This sounds like an interesting experiment. The main difference that I see
is that when writing raw PCAP, you're writing to mostly-contiguous blocks.
With the text logs, you're writing to 20 files, scattered who-knows-how,
and at least 3 or 4 of those files are heavily used. The SATA layer
*should* try to reorder the writes to minimize seeks, but who knows how
efficient that is.
If this actually was the issue, it'd be nice if Bro would detect that
$sourceRate > $sinkRate, and log something to reporter, that there's a
bottleneck in the log writer. That's a pretty daunting task, however.
It ought to be easy enough to tell if it is indeed disk logging IO
that's the bottleneck. I would think simply disabling all logs or
sending all logs to /dev/null via symlink or even putting the logging
directory on /dev/shm for a bit would all be ways of seeing if the raw
IO is the problem.
How does it look when you enable displaying individual threads in top?
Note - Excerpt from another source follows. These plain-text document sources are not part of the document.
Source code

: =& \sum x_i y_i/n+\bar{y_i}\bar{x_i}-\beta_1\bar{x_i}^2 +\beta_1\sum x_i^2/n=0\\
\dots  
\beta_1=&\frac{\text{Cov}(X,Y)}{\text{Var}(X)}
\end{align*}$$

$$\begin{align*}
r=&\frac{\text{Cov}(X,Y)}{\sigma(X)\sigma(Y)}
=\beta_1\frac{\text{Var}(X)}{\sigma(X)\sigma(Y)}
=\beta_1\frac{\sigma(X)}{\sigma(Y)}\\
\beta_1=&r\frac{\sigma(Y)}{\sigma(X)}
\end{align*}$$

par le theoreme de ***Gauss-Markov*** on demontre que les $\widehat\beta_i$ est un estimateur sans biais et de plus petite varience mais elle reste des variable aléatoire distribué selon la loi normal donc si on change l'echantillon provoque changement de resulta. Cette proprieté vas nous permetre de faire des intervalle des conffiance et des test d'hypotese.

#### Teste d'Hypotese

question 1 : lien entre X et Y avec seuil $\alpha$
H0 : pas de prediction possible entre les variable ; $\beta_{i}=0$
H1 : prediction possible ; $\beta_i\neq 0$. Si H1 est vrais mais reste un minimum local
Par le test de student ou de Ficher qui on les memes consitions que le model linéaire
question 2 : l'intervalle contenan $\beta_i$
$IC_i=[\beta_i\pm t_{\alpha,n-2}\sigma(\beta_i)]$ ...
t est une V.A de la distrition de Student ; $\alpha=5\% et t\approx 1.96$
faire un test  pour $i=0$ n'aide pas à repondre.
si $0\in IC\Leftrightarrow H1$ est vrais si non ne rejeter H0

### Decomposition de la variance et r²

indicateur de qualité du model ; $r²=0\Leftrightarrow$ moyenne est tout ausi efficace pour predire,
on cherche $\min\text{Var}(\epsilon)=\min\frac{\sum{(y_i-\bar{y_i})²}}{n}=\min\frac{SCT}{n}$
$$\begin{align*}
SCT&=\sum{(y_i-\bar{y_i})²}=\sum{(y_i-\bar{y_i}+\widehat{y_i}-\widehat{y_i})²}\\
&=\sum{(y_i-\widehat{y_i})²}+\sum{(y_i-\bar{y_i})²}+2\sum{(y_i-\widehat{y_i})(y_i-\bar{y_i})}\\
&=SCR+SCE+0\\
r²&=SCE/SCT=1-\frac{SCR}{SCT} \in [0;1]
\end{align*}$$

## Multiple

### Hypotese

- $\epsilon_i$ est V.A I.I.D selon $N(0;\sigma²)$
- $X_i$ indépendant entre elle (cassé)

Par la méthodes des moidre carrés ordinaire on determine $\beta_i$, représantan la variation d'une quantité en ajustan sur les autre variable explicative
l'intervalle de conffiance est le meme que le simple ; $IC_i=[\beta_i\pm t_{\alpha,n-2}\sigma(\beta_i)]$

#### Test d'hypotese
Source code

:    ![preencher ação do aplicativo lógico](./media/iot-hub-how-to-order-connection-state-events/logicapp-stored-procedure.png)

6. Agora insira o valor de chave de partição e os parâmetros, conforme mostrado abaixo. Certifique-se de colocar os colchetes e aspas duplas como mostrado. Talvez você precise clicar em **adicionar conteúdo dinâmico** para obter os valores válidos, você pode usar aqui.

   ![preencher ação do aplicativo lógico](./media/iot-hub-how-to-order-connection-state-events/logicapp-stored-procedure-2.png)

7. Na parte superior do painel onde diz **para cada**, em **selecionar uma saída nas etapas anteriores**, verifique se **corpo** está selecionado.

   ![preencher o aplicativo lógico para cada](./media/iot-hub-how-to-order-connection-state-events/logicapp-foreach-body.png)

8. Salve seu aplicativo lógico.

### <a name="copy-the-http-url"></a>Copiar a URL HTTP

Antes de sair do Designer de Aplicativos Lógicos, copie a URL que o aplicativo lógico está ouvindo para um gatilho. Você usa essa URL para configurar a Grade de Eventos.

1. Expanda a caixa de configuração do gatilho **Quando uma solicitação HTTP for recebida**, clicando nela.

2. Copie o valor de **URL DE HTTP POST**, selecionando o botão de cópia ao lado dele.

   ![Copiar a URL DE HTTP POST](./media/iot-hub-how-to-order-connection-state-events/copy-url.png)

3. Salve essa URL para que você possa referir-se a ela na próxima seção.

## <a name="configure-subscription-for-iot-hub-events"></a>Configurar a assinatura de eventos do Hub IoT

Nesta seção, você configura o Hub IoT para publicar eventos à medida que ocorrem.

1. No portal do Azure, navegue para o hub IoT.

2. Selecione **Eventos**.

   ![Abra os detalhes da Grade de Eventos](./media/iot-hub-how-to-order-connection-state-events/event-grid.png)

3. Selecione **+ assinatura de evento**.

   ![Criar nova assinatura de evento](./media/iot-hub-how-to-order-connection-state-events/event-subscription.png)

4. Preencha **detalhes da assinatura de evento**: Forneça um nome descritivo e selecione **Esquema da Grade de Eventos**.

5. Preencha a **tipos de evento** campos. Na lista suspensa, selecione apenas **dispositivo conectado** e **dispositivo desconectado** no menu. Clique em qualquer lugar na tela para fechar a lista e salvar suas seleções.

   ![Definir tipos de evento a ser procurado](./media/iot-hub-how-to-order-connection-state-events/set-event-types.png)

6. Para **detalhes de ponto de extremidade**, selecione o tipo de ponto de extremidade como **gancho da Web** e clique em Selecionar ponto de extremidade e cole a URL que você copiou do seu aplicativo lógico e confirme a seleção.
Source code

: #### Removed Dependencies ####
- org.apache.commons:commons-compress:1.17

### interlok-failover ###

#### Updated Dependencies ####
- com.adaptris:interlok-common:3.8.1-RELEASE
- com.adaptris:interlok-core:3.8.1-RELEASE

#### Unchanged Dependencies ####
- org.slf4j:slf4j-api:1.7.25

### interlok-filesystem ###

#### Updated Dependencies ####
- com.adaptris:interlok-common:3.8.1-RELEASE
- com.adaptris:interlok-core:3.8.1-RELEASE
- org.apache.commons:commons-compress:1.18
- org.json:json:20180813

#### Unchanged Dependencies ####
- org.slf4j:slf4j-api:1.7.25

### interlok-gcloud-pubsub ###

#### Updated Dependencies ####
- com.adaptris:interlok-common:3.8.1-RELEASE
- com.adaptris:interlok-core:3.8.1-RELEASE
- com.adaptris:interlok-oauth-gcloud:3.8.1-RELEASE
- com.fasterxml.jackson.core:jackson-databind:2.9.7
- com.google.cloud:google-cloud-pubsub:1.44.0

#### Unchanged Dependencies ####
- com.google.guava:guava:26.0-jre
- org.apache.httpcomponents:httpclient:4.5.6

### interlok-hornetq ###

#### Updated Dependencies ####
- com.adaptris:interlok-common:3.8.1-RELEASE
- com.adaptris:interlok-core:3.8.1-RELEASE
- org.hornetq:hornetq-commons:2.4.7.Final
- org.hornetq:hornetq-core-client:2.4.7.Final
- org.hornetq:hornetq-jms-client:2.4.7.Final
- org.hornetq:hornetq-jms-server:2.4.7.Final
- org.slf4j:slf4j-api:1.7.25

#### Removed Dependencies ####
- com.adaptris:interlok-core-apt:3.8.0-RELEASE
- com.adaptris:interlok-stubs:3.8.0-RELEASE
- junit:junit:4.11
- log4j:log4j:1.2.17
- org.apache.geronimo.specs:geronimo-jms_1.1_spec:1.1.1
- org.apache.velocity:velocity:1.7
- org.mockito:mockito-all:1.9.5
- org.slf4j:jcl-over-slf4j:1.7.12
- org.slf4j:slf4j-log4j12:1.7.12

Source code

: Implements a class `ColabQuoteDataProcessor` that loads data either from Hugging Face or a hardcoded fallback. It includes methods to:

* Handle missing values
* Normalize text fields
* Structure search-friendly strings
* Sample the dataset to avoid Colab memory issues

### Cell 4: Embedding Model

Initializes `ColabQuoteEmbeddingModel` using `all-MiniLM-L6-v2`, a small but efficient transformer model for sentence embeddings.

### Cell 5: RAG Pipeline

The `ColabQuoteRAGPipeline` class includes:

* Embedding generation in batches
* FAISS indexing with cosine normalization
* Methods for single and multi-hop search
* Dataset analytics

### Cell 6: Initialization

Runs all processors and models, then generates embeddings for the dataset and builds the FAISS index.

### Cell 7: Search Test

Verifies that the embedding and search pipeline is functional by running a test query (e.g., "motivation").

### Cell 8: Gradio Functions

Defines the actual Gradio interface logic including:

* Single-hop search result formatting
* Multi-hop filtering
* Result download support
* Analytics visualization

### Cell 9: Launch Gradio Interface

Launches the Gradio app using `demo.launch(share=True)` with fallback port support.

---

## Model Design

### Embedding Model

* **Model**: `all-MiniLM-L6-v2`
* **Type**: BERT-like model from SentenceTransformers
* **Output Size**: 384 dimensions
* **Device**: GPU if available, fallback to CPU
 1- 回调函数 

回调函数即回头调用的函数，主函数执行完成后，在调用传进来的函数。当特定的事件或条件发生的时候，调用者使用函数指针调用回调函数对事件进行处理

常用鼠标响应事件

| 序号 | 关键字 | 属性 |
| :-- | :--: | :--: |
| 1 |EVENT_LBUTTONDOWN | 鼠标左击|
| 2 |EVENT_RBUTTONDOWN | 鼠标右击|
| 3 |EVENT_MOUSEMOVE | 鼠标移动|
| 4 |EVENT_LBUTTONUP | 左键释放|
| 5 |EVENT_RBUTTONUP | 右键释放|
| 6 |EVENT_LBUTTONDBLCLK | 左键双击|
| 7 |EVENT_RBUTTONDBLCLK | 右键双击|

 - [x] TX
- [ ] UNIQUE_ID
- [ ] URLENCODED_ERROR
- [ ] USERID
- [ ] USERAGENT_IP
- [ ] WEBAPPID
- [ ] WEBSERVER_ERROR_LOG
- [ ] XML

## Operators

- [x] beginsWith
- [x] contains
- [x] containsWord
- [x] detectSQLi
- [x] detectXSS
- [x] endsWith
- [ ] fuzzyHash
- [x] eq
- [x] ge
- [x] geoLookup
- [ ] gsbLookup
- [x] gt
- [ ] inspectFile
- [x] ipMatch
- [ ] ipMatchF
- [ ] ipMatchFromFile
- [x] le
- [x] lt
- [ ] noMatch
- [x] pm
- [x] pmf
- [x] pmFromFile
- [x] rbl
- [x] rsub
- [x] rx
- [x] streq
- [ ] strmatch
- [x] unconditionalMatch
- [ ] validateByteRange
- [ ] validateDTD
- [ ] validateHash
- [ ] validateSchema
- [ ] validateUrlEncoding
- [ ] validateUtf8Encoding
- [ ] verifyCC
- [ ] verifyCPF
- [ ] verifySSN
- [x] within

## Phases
Some threads will be pretty much idle most of them time, while others
should be quite busy. If it really seems to hang somewhere, attaching
a gdb should show where exactly the threads stall (in particular the
main one). But seeing the high aggregate CPU load, I'm not sure that's
what's happening.
I discovered that last night; displaying by threads showed exactly what you’ve described.
I’m not an expert with threads but I do know they are challenging to program, not to mention debug. I’m assuming I/O is not the problem here as the disk latency is 0.2ms at max.
When running 5 clusters instead of one I still have the problem with the manager consuming all memory on each server, it just takes longer for it to happen. The last configuration I tried was 16 workers on each cluster. I wasn’t able to tell via top and GDB what was going on, so I guess it’s time to litter the code with debugging blocks and figure it out.